■ Prompt 1 ■
Answer these questions from the post about the Superman motorcycle ride to 7-11:
(a) At what time of night did the narrator go out for milk?
(b) According to Josiah, what were the Christmas lights?
(c) What does "Suay mai?" mean?
■ Prompt 2 ■
Write the next part of the post about the Superman motorcycle ride to 7-11, picking up after its final sentence.

Ah...there are those wonderful moments in motherhood arn't there? I just had one last night and I think it might be pretty unique considering not many mom's jump on their motorcycle/scooter and run to 7-11 to buy some milk at 8:30 at night...
So Josiah was winding down for bed time and he was all decked out in his Superman outfit that grandmaw sent him. Just as I was going out the door for some much needed milk Josiah looked at me with those eyes and I said "Hey Superman wanna go?" and he said, "yeah but just call me Superman ok?"
We jumped on the motorcycle and on the way I felt a tap on my arm and as we slowed to a red light Josiah said "Momma, you just pretend that I'm Superman and I'm taking you to my planet. And those Christmas lights are the stars ok?" I conceeded of course and from then on...he WAS Superman! "Hang on back there. It's not safe if you don't hang on. Look over there at the stars...aren't they beautiful. We're getting closer...hang on. Be careful there is some timburlants (turbulance) coming up."
I just sat back (while driving completely safely) and enjoyed the view of the stars and the planets and made believe better than I have since I was a little girl. The nice moment ended pretty abruptly as we got off and headed inside of 7-11. The Thai's have a very strange way of handling children and I don't like it one bit. Every time I have to pray for grace and understanding...but it's really hard sometimes.
While a few of them just called "Superman!" and smiled from a distance...most did not. They started poking at him and calling him over to him. He didn't listen of course because we have taught him that he sticks with Mommy and Daddy when we go out...no matter who is calling him. Then a lady comes up to him and starts pulling his arm to make him turn around - his face is buried in my leg as I stand in line.
She keeps pulling on him and speaking spitefully and pointing toward this other little girl that is in the store - obviously about 3 or so and she keeps saying over and over "Suay mai? Suay mai?" Which means...is she beautiful? Is she beautiful? That's what all the Thai's want to encourage my son in when another young Thai girl is around...actually they do it when it's older Thai women too.
It's like they are gearing him (unintentionally of course) to judge beauty and to look at Thai women in that fashion. The little girl didn't know what to think and her mother was encouraging it too. I couldn't pick up Josiah at this point because I was paying for the milk and we were about out the door. He was handling it like a champ but I could feel my face getting red as she prodded him more.
Our town is so small...and our cultures are so different. What this woman is doing would not be considered rude or abrasive to any other Thai person but to most American mothers it's enough to send you through the roof. To most American people if a kid is turning away from you...espcially one you don't know...you do not lay a hand on them and you do not make fun of them or pull on them.
Anyway, I prayed quietly under my breath as I was cut in front of...another cultural difference...in Thailand there is no line...there is no QUE! And...as I was finishing up our transaction I grabbed Josiah's hand and put myself between the woman and him and smiled at her and said "Sawatdee ka. Prat jaow oyi powrn ka." Which translates "goodbye...God bless you" and she smiled back and we began our return flight back to our home planet.

■ Saved data entries ■

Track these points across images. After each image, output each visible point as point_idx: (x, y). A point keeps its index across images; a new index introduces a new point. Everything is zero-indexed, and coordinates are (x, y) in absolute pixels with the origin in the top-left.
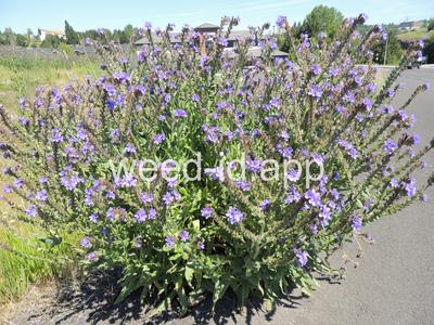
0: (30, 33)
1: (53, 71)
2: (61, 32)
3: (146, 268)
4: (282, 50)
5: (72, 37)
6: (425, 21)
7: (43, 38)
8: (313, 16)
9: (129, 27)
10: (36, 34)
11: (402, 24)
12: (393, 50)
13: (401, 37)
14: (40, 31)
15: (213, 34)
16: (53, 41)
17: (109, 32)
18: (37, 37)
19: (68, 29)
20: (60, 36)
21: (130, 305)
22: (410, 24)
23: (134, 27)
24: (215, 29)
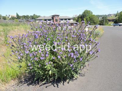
0: (7, 16)
1: (14, 27)
2: (15, 16)
3: (41, 72)
4: (76, 21)
5: (18, 17)
6: (114, 14)
7: (10, 17)
8: (84, 12)
9: (34, 15)
10: (8, 16)
11: (108, 15)
12: (106, 21)
13: (108, 18)
14: (9, 15)
15: (58, 17)
16: (13, 18)
17: (29, 16)
18: (8, 17)
19: (17, 15)
21: (37, 82)
22: (111, 15)
23: (36, 15)
24: (58, 16)
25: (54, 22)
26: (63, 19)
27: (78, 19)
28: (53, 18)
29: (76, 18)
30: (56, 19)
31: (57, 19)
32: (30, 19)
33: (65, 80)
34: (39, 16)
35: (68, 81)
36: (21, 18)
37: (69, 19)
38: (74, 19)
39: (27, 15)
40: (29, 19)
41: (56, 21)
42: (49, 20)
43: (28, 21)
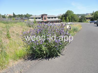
0: (5, 15)
1: (13, 24)
2: (12, 15)
4: (61, 19)
5: (14, 16)
6: (91, 13)
7: (8, 16)
8: (67, 12)
11: (86, 14)
12: (84, 19)
13: (86, 17)
14: (7, 14)
16: (10, 17)
17: (23, 15)
19: (14, 14)
20: (12, 16)
22: (88, 14)
23: (28, 14)
24: (46, 15)
25: (43, 20)
26: (50, 17)
27: (62, 17)
28: (42, 17)
30: (45, 18)
33: (53, 57)
34: (31, 15)
35: (54, 57)
36: (17, 17)
37: (55, 18)
38: (59, 17)
39: (21, 15)
40: (23, 17)
41: (45, 19)
42: (39, 18)
43: (22, 19)
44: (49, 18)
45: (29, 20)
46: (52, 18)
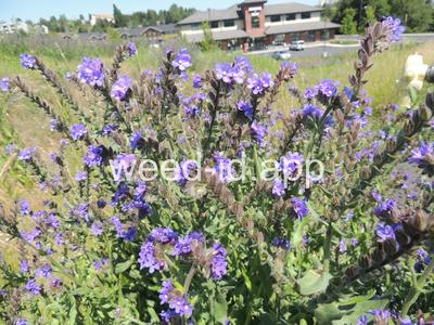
0: (82, 17)
2: (110, 18)
4: (334, 21)
5: (120, 20)
7: (93, 22)
9: (174, 6)
10: (87, 18)
14: (90, 16)
15: (259, 8)
16: (102, 24)
17: (155, 13)
18: (88, 23)
19: (117, 12)
20: (109, 21)
23: (179, 6)
24: (261, 4)
25: (245, 29)
26: (280, 15)
27: (342, 10)
28: (241, 15)
29: (334, 9)
30: (253, 18)
31: (256, 17)
32: (161, 23)
34: (191, 11)
36: (130, 24)
37: (306, 15)
38: (324, 12)
39: (149, 11)
40: (156, 25)
41: (256, 24)
42: (229, 23)
43: (154, 31)
44: (275, 18)
45: (183, 33)
46: (291, 17)
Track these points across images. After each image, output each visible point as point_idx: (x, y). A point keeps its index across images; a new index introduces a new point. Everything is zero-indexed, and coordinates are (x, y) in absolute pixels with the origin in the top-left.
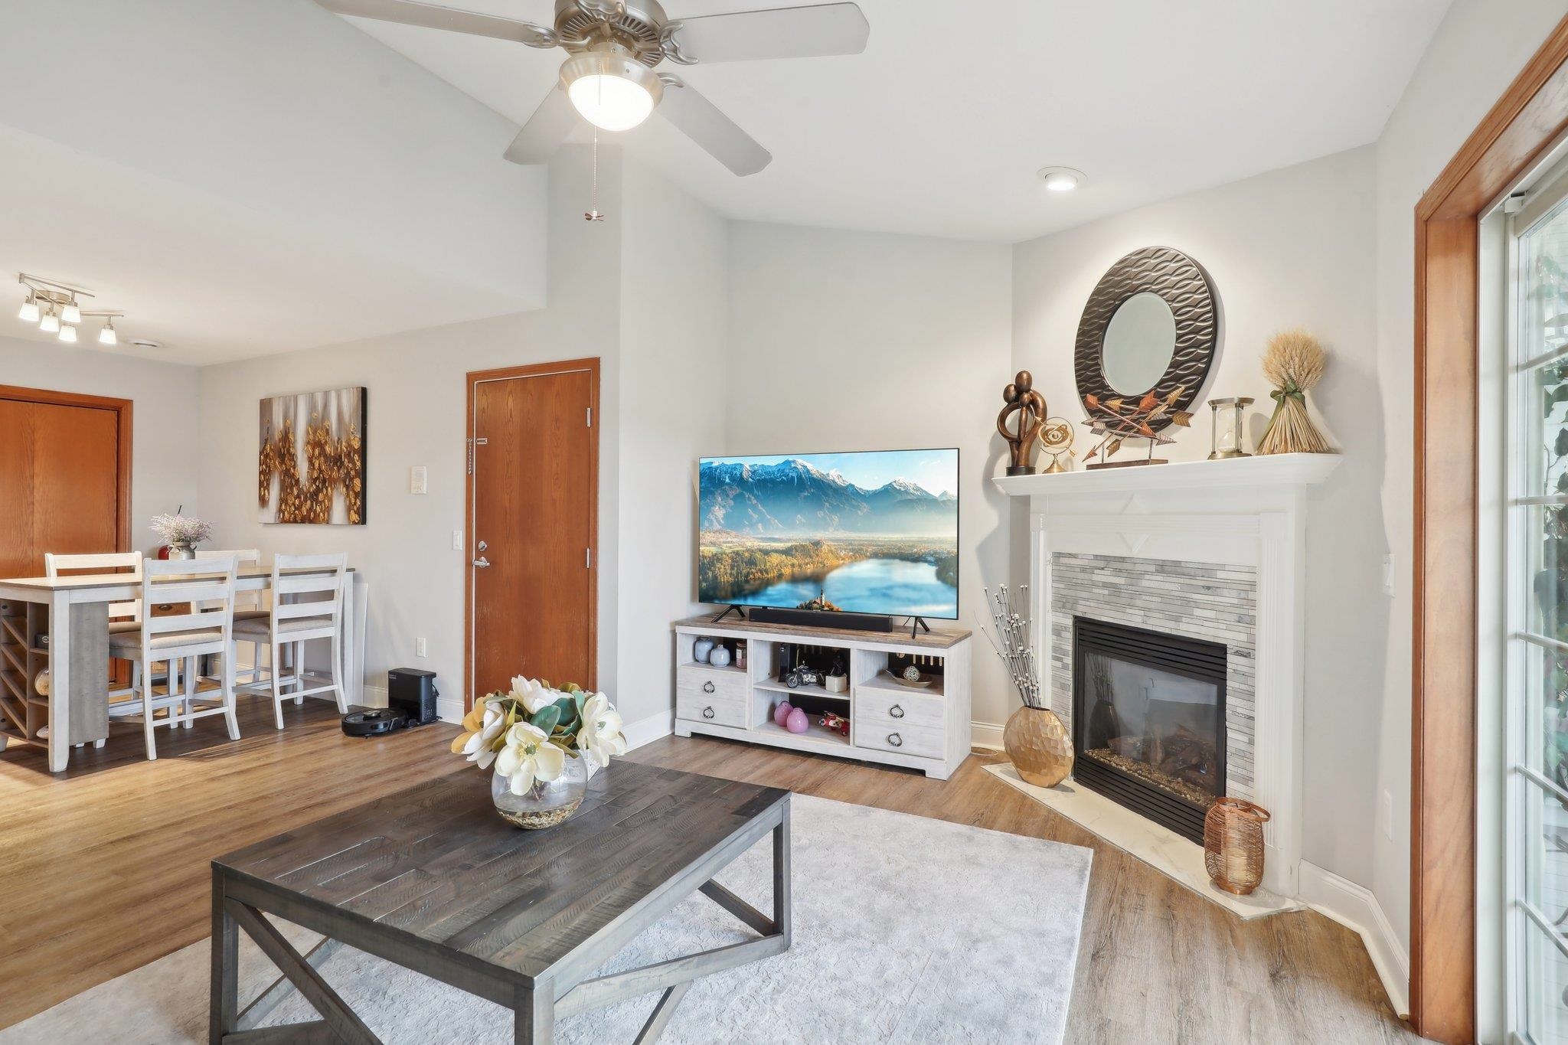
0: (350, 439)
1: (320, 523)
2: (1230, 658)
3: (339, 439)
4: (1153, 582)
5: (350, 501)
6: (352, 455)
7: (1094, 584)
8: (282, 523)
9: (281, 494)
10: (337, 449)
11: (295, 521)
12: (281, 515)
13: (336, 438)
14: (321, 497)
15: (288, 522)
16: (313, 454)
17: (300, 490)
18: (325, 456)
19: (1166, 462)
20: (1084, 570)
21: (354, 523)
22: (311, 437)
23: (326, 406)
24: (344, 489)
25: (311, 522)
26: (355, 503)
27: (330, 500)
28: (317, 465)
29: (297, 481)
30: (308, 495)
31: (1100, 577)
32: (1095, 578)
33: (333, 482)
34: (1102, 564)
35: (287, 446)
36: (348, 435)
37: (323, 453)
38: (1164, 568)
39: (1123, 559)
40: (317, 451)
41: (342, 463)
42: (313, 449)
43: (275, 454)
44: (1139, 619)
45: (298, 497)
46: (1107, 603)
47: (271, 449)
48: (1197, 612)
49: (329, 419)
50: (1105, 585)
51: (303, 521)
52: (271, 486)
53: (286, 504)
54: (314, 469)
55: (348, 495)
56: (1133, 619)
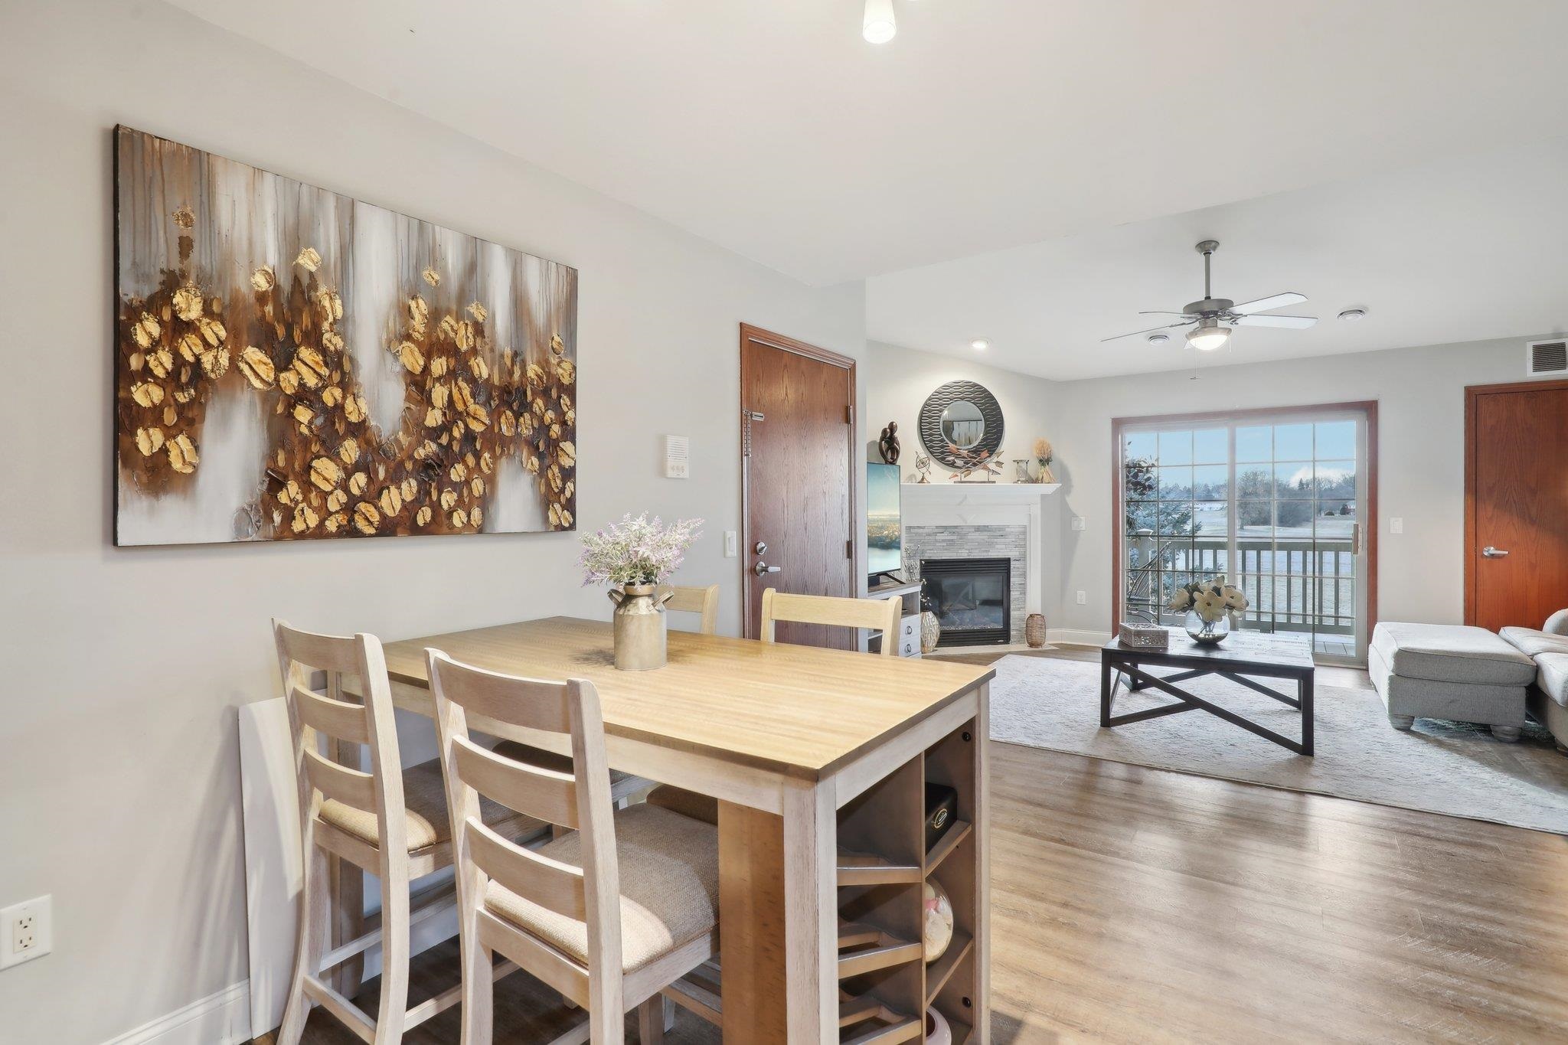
0: (547, 361)
1: (452, 530)
2: (1012, 563)
3: (516, 354)
4: (977, 536)
5: (548, 485)
6: (554, 393)
7: (936, 541)
8: (279, 538)
9: (273, 457)
10: (511, 373)
11: (350, 532)
12: (277, 518)
13: (508, 352)
14: (457, 473)
15: (319, 533)
16: (426, 369)
17: (374, 452)
18: (472, 380)
19: (994, 482)
20: (929, 535)
21: (560, 528)
22: (418, 324)
23: (472, 268)
24: (535, 460)
25: (415, 530)
26: (562, 490)
27: (490, 481)
28: (439, 394)
29: (359, 430)
30: (409, 466)
31: (940, 537)
32: (937, 538)
33: (494, 440)
34: (941, 531)
35: (306, 321)
36: (542, 351)
37: (460, 369)
38: (978, 529)
39: (956, 527)
40: (439, 366)
41: (525, 407)
42: (428, 356)
43: (234, 332)
44: (966, 554)
45: (360, 466)
46: (946, 549)
47: (207, 311)
48: (997, 546)
49: (483, 301)
50: (944, 541)
51: (387, 529)
52: (208, 430)
53: (307, 486)
54: (429, 403)
55: (542, 472)
56: (963, 554)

■ Exercise answer 1 ■
(a) 8:30 at night
(b) The stars
(c) Is she beautiful?

■ Exercise answer 2 ■
It's times like those I wish I had foresight to know what was happening and then I wouldn't have to fight my flesh so hard and I could be on top of it and actually allow God to use me at that moment instead of just making it through on grace. I could make an impact or at least get the gospel into a heart that hasn't heard. I could have gotten right down their on her level and said "You know what...God is pulling and prodding you like you are prodding my son!!! You see how you just won't STOP! Neither does He...He's got the truth and He wants to share it with you!"
Oh how my heart yerns to be ready at all times...even on a quick run to 7-11. I was reading a dear friend's blog the other day and she just said something that I've wanted to say for a long time sooooo well...I just want to share it with you. Her blog is here: The Pruett Gang Please stop in and pray for them. Here is what she had to say:
"One thing I have become completely certain of is that we are here for Him
alone! I think when we left to come onto the mission field, we came as world
changers. There is nothing wrong with wanting to serve the Lord, but we had
ideas. We had plans. We were in the way!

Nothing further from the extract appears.